Cerca de 40 pessoas concentraram-se hoje de manhã no adro da igreja de Darque, Viana do Castelo, à hora da missa dominical num protesto "silencioso" de contestação ao pároco local, queixando-se da "falta de apoio" de Manuel Pinto.

"Não acusamos o senhor padre de nada, a não ser de falta de apoio para as atividades que o grupo desenvolve. É falta de apoio, literalmente", afirmou Vânia Ferreira, do grupo Sagitta, "suspenso" desde o último domingo da animação das missas da paróquia.

Questionada pelos jornalistas sobre o objetivo da contestação, a jovem que pertence à direção do grupo constituído há cinco anos e composto por cerca de 13 elementos, disse não ser viável "trabalhar com uma pessoa assim".

Contactado pela agência Lusa, o bispo da diocese de Viana do Castelo, Anacleto Oliveira, através do secretariado para a comunicação social, fez saber que "não comenta o assunto".

No início de março, um grupo de cidadãos lançou uma petição pública na internet a pedir o afastamento do pároco face às "inúmeras atitudes lamentáveis para com a população" daquela freguesia da margem esquerda do rio Lima.

A petição foi lançada na sequência de uma denúncia pública feita através das redes sociais, por um jovem da freguesia que lamentou o facto de o pároco ter realizado, conjuntamente, a missa do sétimo dia do falecimento do pai e as celebrações dos 25 anos de casamento de um casal da freguesia, sem que, em ambos os casos, os paroquianos tenham sido informados previamente da situação.

Mário Carvalho, também da direção do grupo Sagitta, referiu que, em três anos, "nunca houve grande interação" com o pároco.

"Ele nunca se manifestou disponível. Mesmo depois da criação da petição pedimos-lhe uma reunião. Não respondeu. Nunca teve grande ligação connosco", afirmou, dizendo desconhecer quem convocou o protesto de hoje e quem criou a petição 'online'.

As cerca de 40 pessoas que participaram no protesto abandonaram o adro da igreja antes do fim da missa para "evitar atritos com os apoiantes do padre".

No interior do templo, cerca de 400 pessoas assistiram à homilia, tendo sido distribuídas flores brancas aos presentes e lida uma mensagem de apoio a Manuel Pinto.

No documento, a que a Lusa teve acesso, pode ler-se que "uma maioria silenciosa anseia por um ambiente de paz, tranquilidade, respeito e serenidade na casa do senhor, livre de intrigas, desafios e provocações".

No final da missa, em declarações aos jornalistas, Manuel Pinto desvalorizou o protesto, afirmando tratar-se de "pessoas que têm feito ruído e atuado através de redes sociais, com petições 'online', por interesses que só eles saberão quais são".

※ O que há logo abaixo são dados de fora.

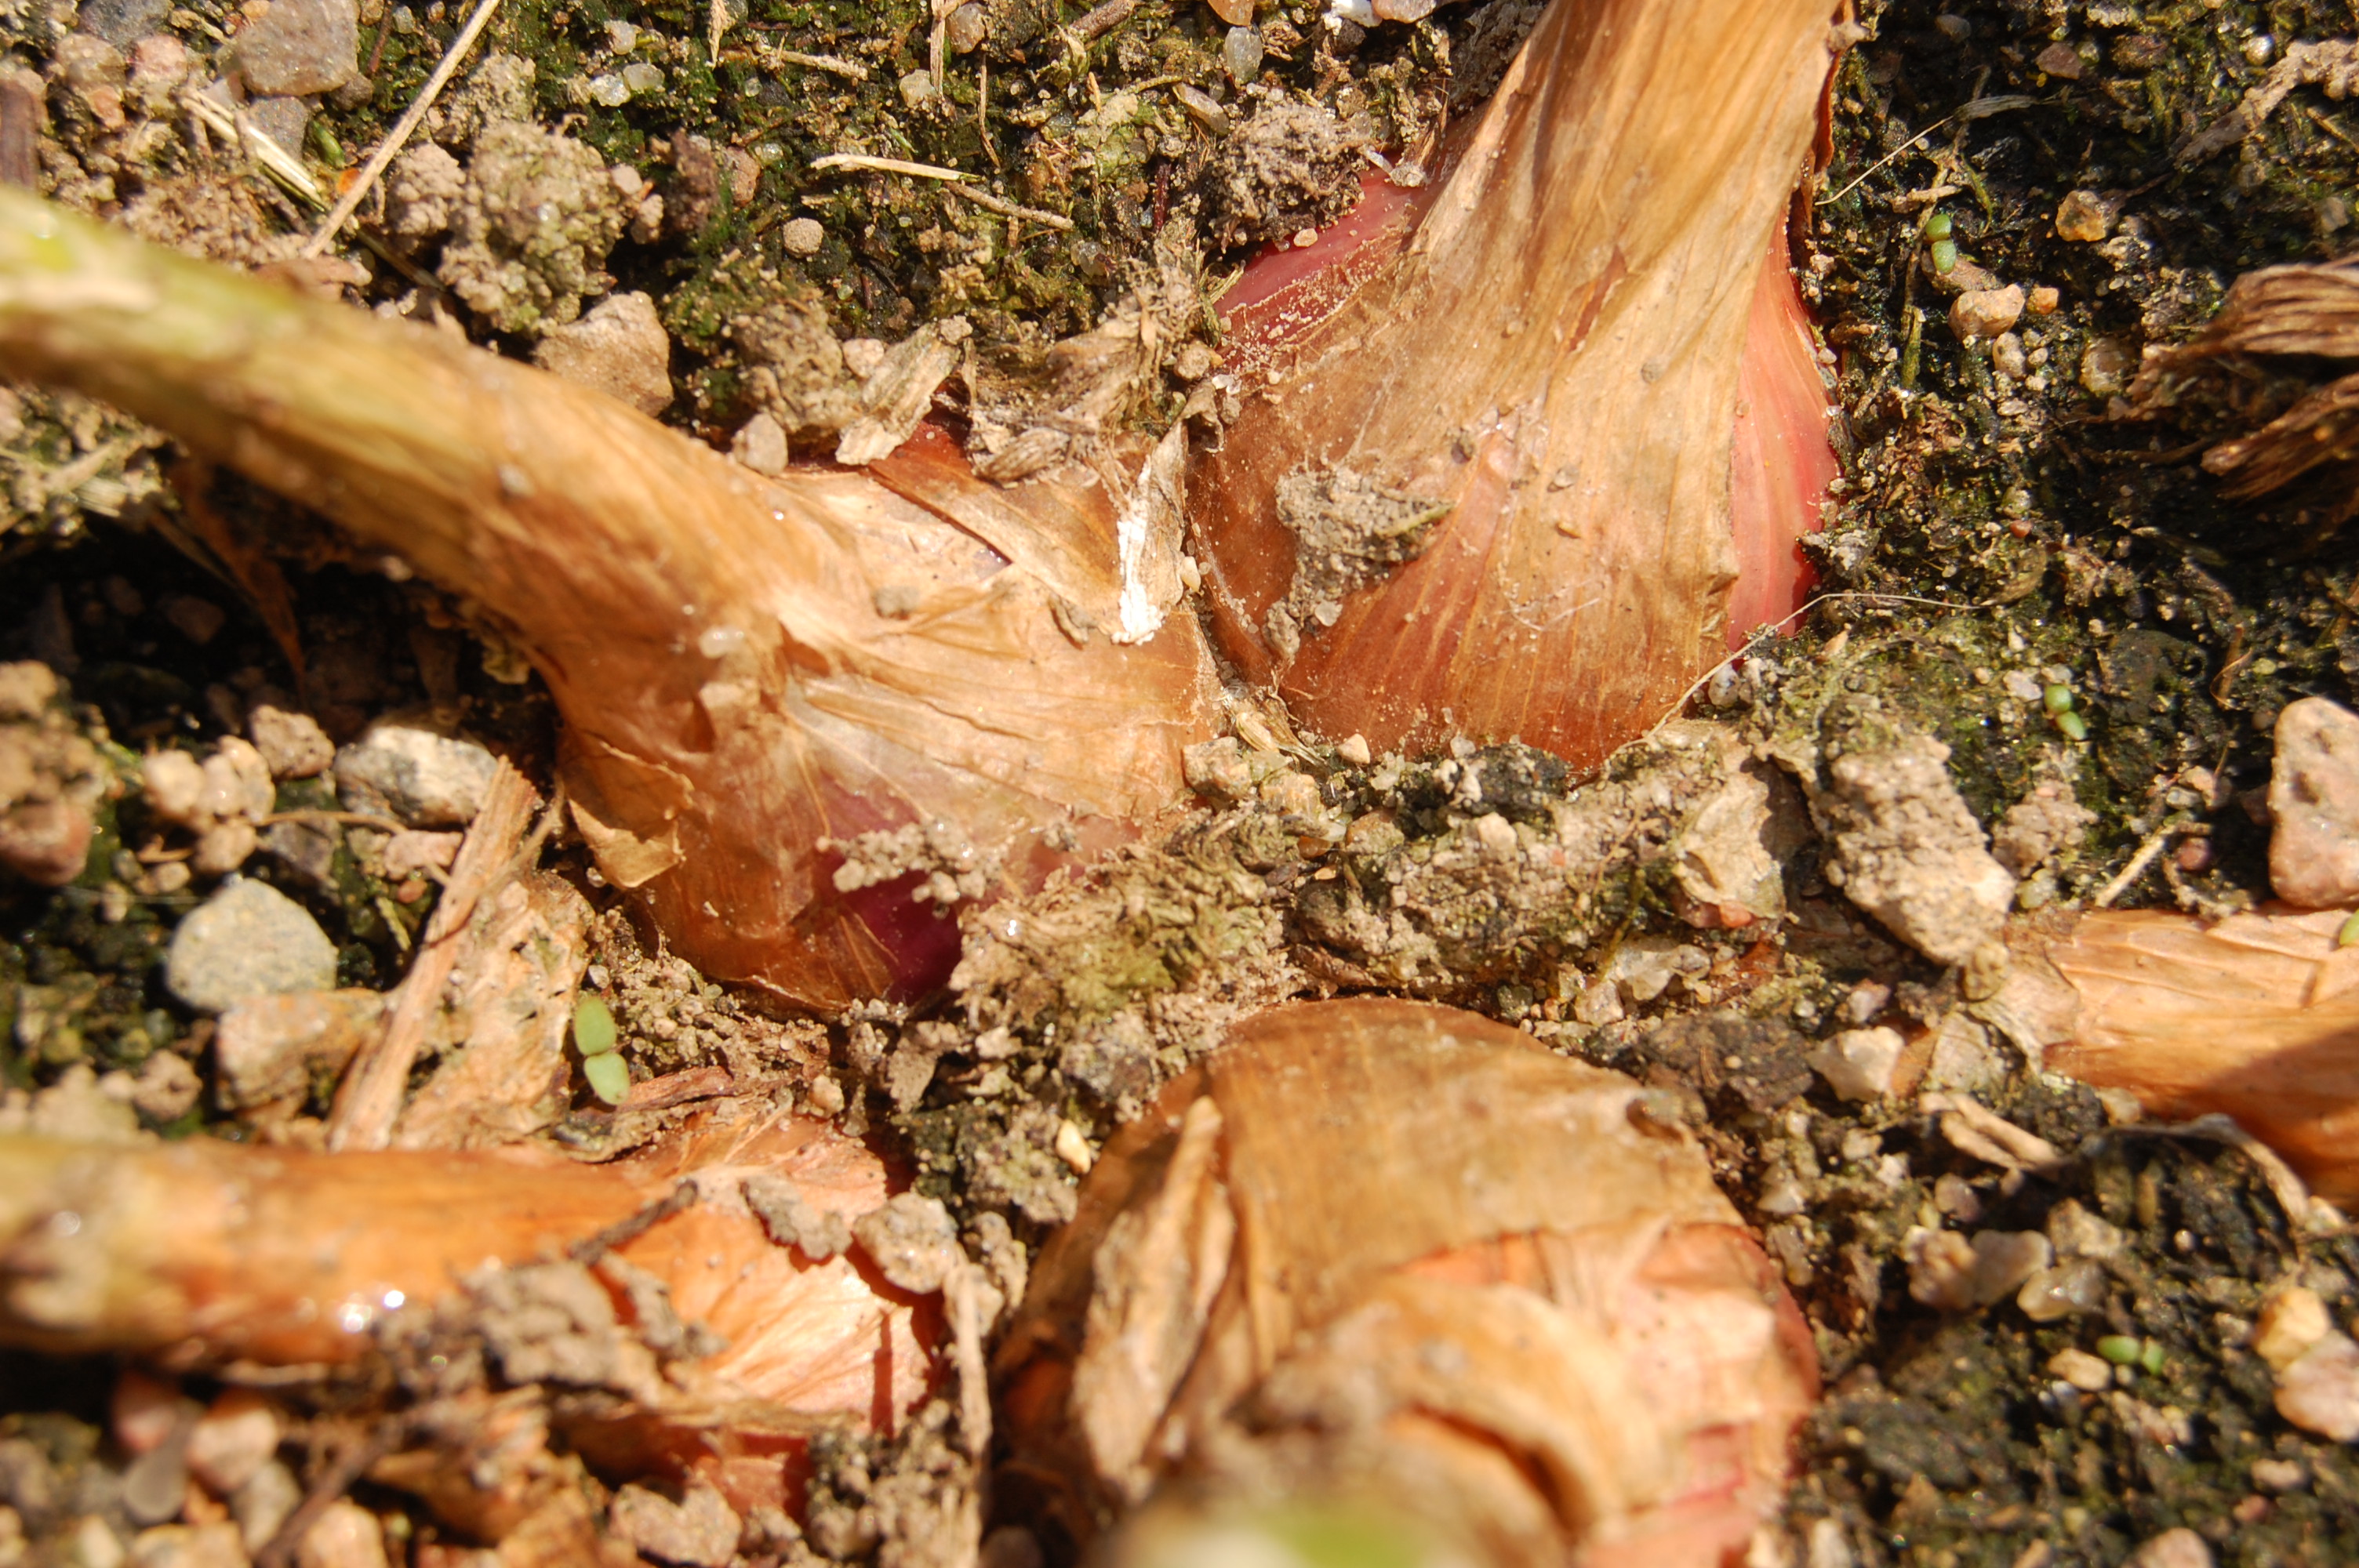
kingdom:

Questionado sobre a origem da contestação, o pároco afirmou residir na "incapacidade do grupo de jovens se inserir em igreja, no seio da comunidade paroquial".

Manuel Pinto afirmou ter apresentado queixa na PSP por ameaças feitas na petição.

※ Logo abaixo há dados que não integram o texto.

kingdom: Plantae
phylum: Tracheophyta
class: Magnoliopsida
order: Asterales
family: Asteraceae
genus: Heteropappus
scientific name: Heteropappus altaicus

"Espero que siga para o Ministério Público para que as pessoas aprendam que têm de respeitar para serem respeitadas", sublinhou, garantindo ter-se já reunido com Anacleto Oliveira.

"O senhor bispo está ao corrente de toda a situação. Está por dentro de tudo isto. Sabe muito bem quais são as motivações que estão inerentes a toda esta situação. São problemas de muitos anos que eu já sabia que existiam quando cheguei a esta paróquia. Naturalmente, quando se tem de trilhar um caminho de rigor as coisas por vezes não são entendidas assim", referiu o padre que é também juiz no tribunal eclesiástico de Viana do Castelo em causas de nulidade do matrimonial.

Na sexta-feira à noite, mais de três centenas de paroquianos juntaram-se num jantar de apoio ao pároco realizado no anfiteatro do Centro Pastoral Paulo VI, residência do bispo de Viana do Castelo.